Las ninfas, sin embargo, se
interponen en ese mundo infantil para espíritus ancianos. Sus ecos todavía los
llaman desde el fondo del bosque y desde las olas de la playa. Laura Roccanera
conquista a Roberto, que podría haber elegido a Rosa Malaspina, la Charo buena
de La sensualidad pervertida, y
encima libre.
“Laura Roccanera y rosa Malaspina no
veían en el mundo más que el amor; todo lo demás les parecía insignificante y
ridículo.
Tras de esta afirmación de la primacía
de Eros no estaban en todo conformes. Para la Roccanera el amor tenía que ir
unido siempre a la admiración, al Fausto; la malaspina pensaba que podía ir
unido a cierta compasión.
¿Quién era más mujer? No es fácil
saberlo.
Galardi, por su parte, que prefiere
la vida sencilla, se rodea de aparceros resentidos, uno de los cuales intenta
matarlo, en una escena a lo Walter Scott que Baroja ventila en un abrir y cerrar
de ojos, cuando el taimado Pascual intenta que Galardi, que no les deja sisar a
la dueña, pise el suelo podrido de una galería y caiga desde veinte metros.

> DATOS APORTADOS
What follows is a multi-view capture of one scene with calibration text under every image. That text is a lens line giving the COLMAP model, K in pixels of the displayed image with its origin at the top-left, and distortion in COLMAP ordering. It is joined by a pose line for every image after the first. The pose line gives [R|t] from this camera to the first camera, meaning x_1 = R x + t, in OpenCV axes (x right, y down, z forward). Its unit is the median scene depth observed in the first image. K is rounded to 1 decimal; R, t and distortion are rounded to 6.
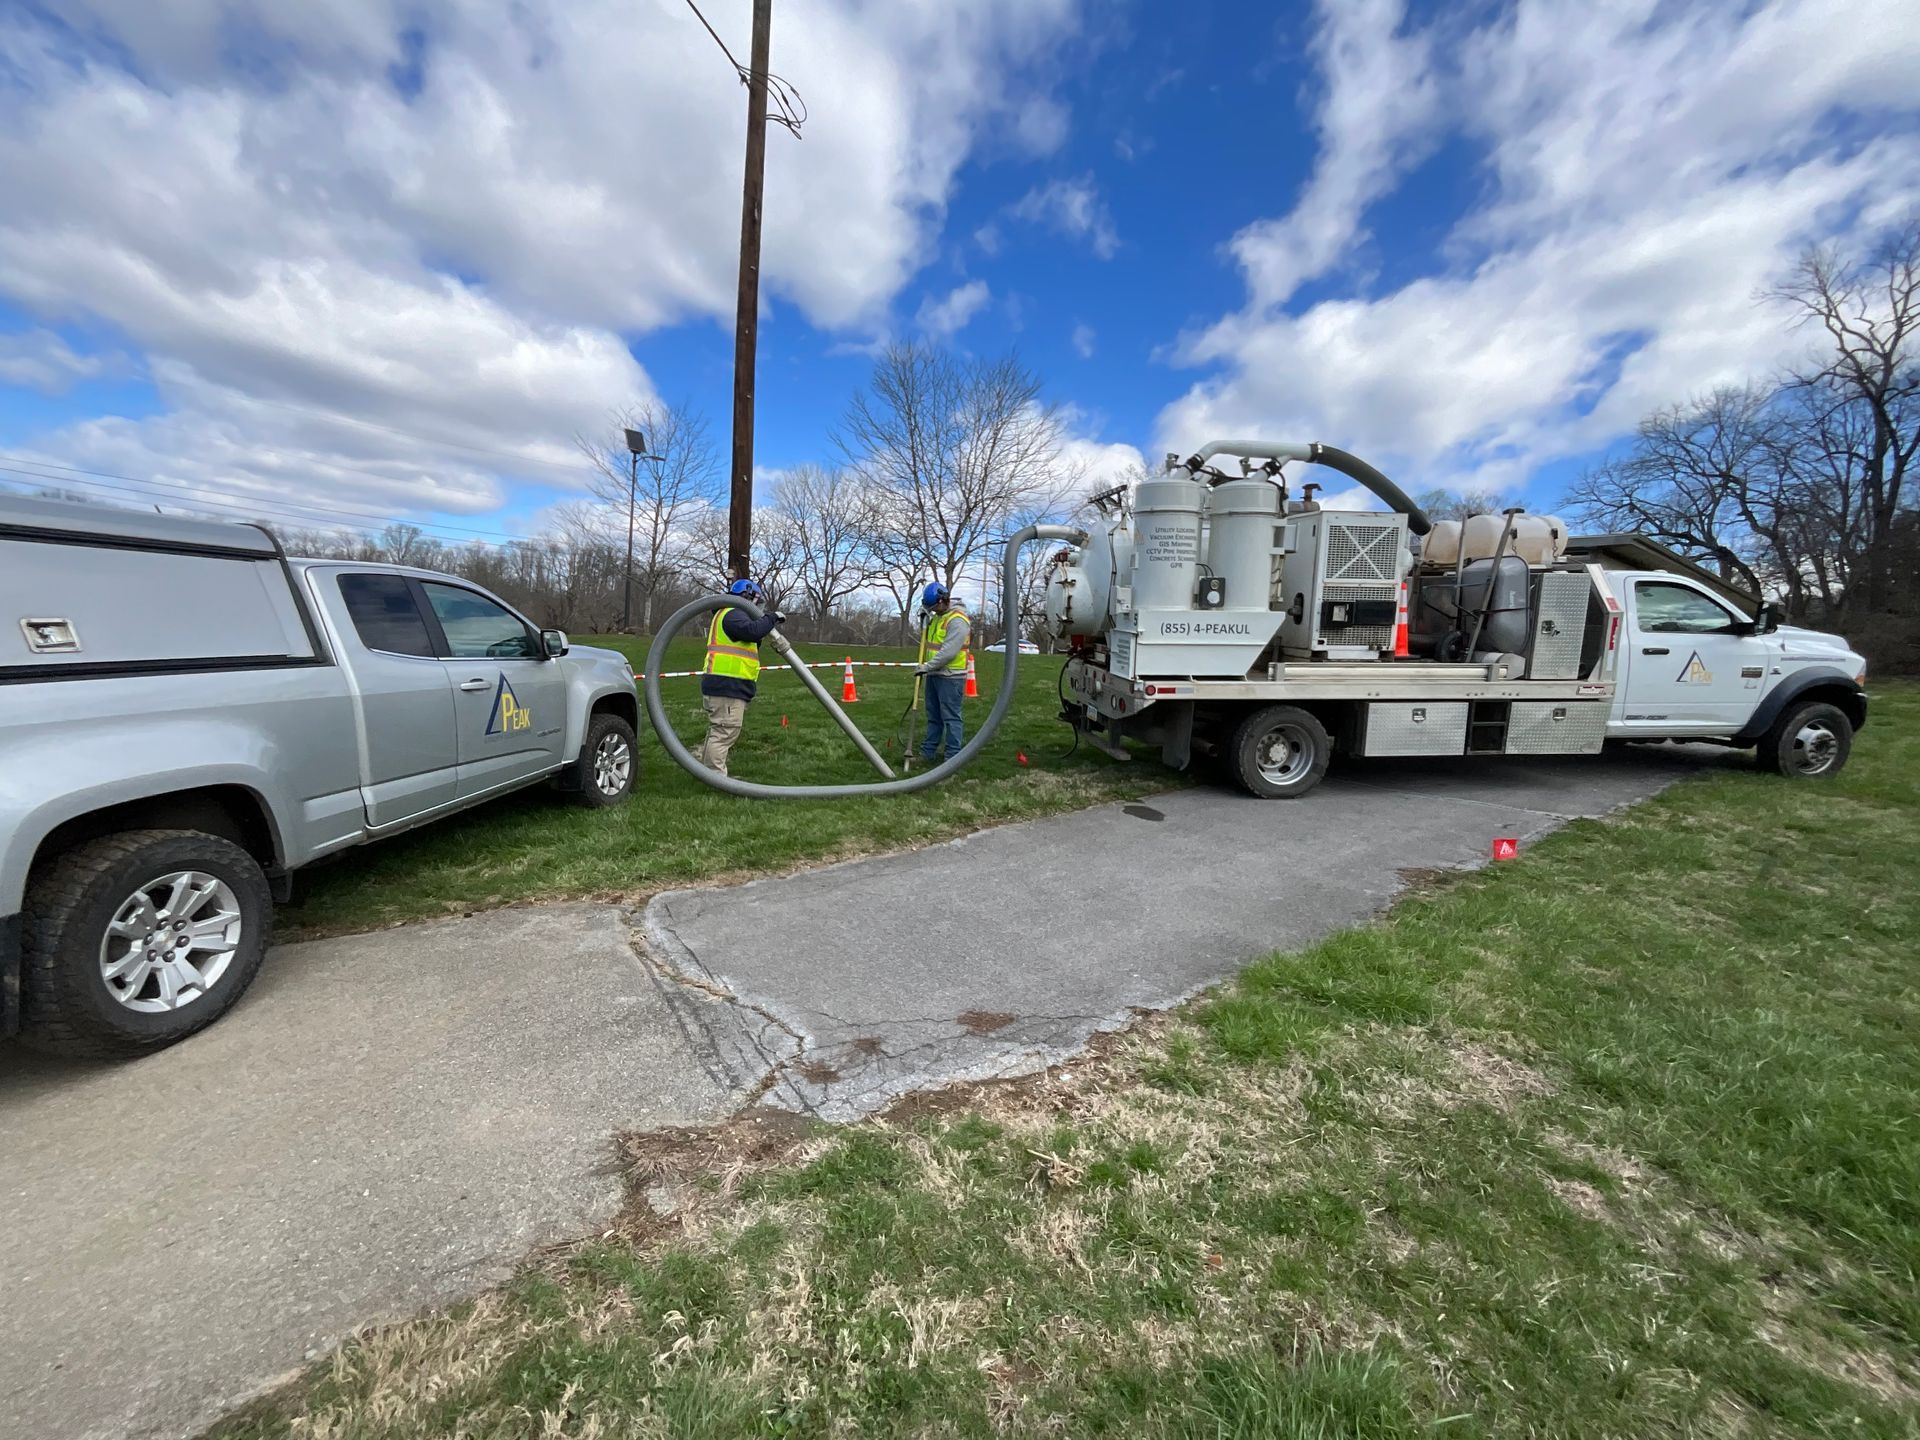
lens RADIAL K [[773.9, 0, 960.0], [0, 773.9, 720.0], [0, 0, 1]] dist [0.000330, 0.000735]
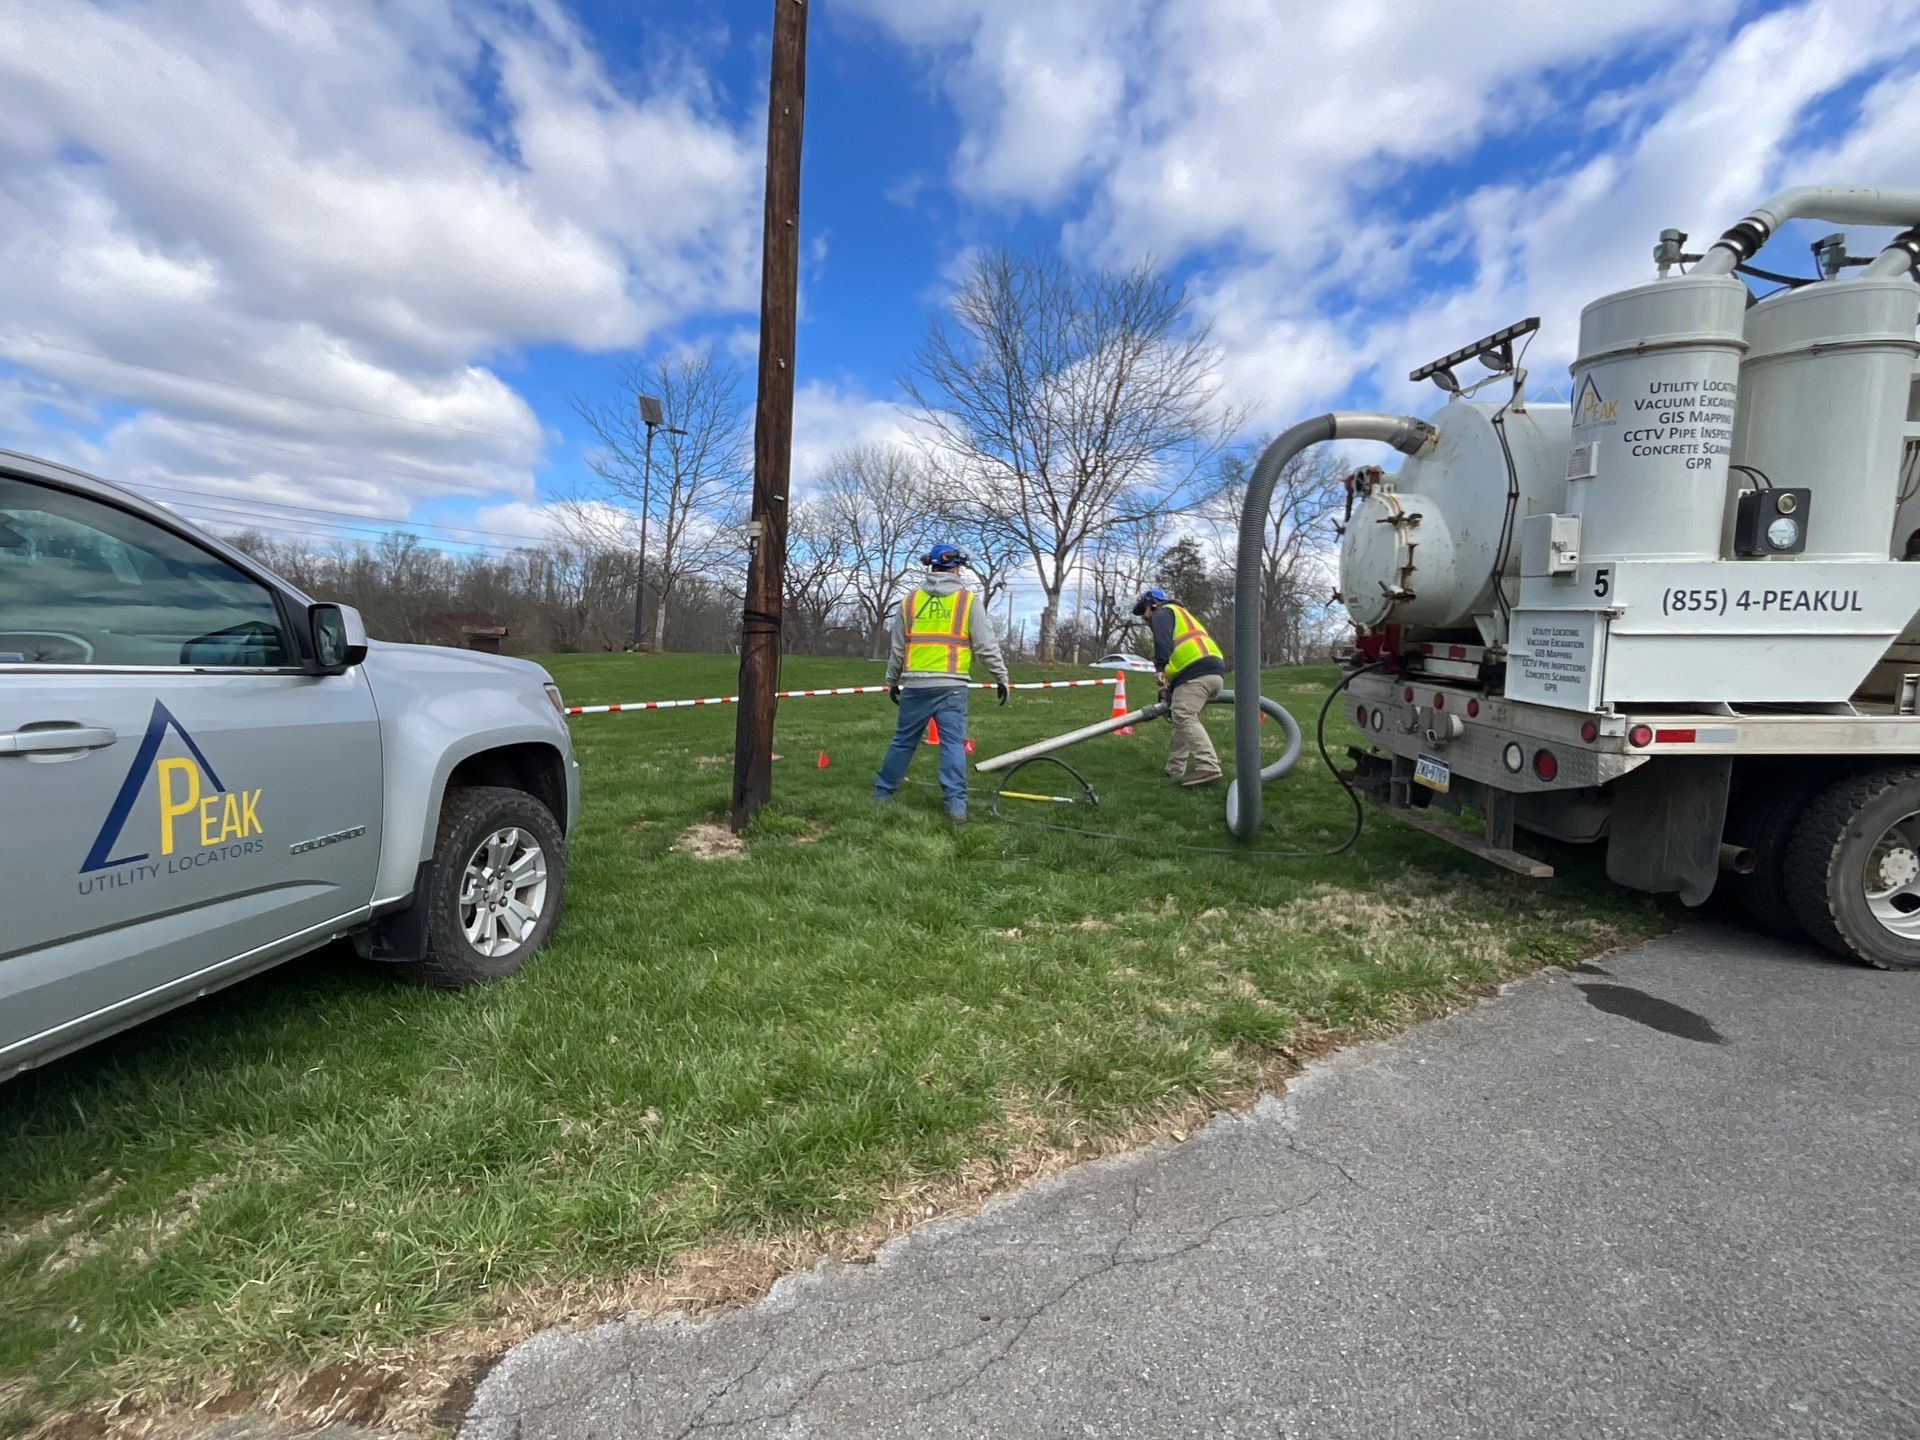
lens RADIAL K [[944.8, 0, 961.0], [0, 944.8, 718.1], [0, 0, 1]] dist [-0.000756, -0.000170]
pose [[0.996327, -0.002791, -0.085580, -0.103326], [-0.000673, 0.999183, -0.040414, -0.024823], [0.085623, 0.040323, 0.995511, 0.390826]]
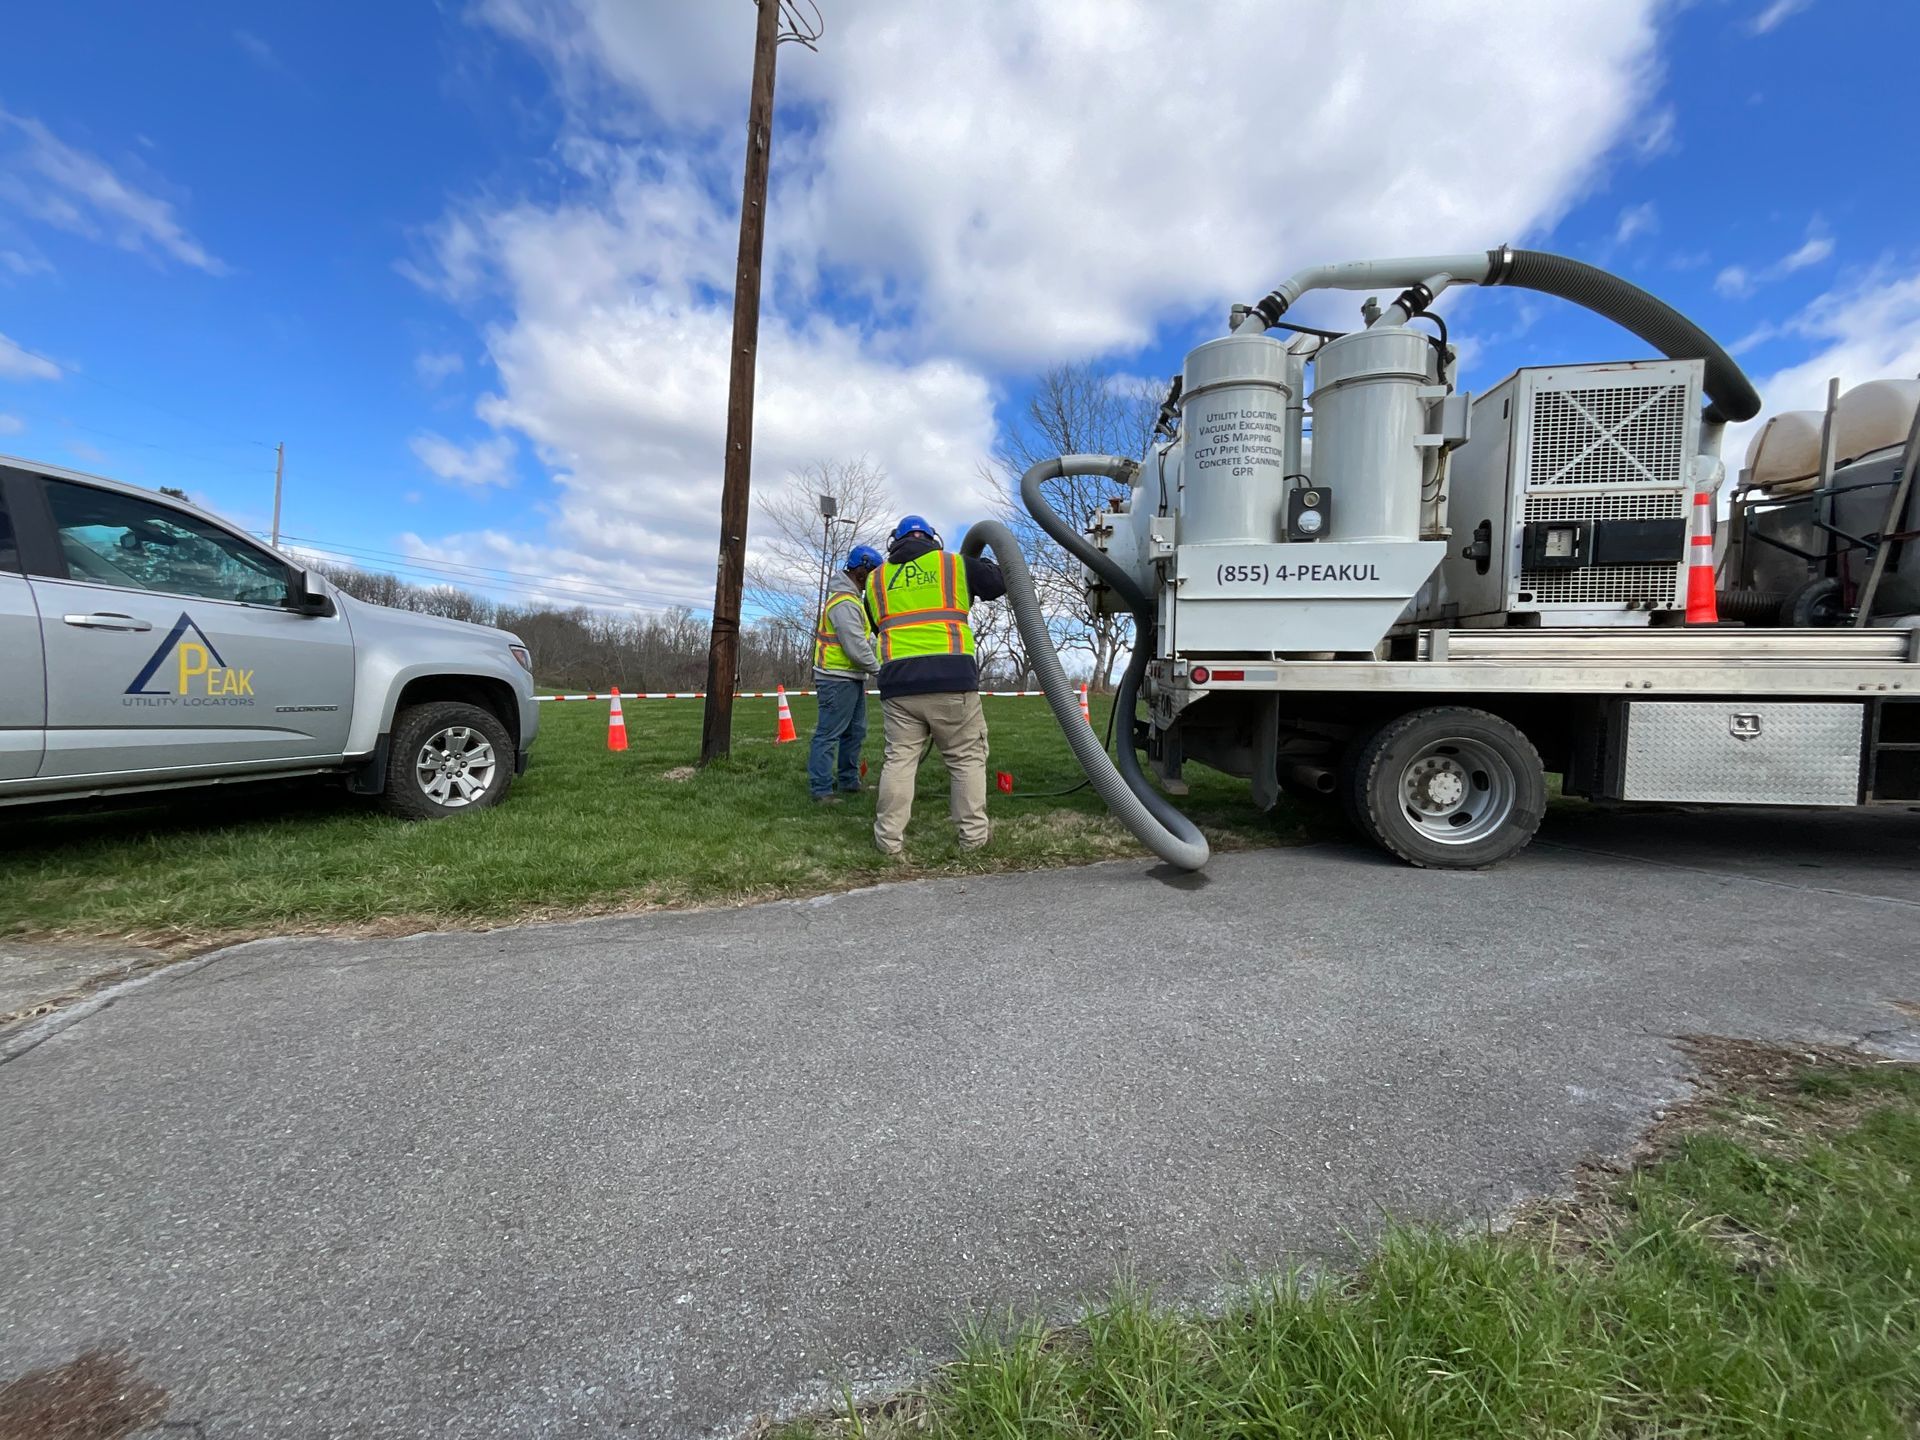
lens RADIAL K [[773.9, 0, 960.0], [0, 773.9, 720.0], [0, 0, 1]] dist [0.000330, 0.000735]
pose [[0.963012, 0.011263, -0.269223, 0.220164], [-0.034557, 0.996038, -0.081941, 0.051553], [0.267234, 0.088214, 0.959586, 0.350390]]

> PLANTEAMIENTO
Copia de nuevo el pasaje del texto sobre Baroja que empieza con las palabras "Galardi, por su" y termina con "desde veinte metros.", sustituyendo "aparceros" por "criados".

> RESPUESTA ESCRITA
Galardi, por su parte, que prefiere
la vida sencilla, se rodea de criados resentidos, uno de los cuales intenta
matarlo, en una escena a lo Walter Scott que Baroja ventila en un abrir y cerrar
de ojos, cuando el taimado Pascual intenta que Galardi, que no les deja sisar a
la dueña, pise el suelo podrido de una galería y caiga desde veinte metros.